Brief: Please set down each entry exactly, omitting any picture it holds.

Extracted records
------

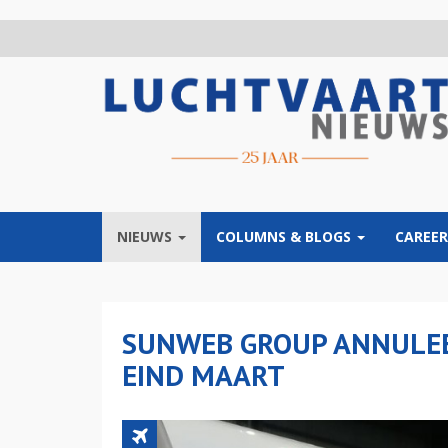
Overslaan
en
naar
de
inhoud
gaan
NIEUWS
COLUMNS & BLOGS
CAREER
SUNWEB GROUP ANNULEE
EIND MAART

------

Reply:
Overslaan
en
naar
de
inhoud
gaan
NIEUWS
COLUMNS & BLOGS
CAREER
SUNWEB GROUP ANNULEE
EIND MAART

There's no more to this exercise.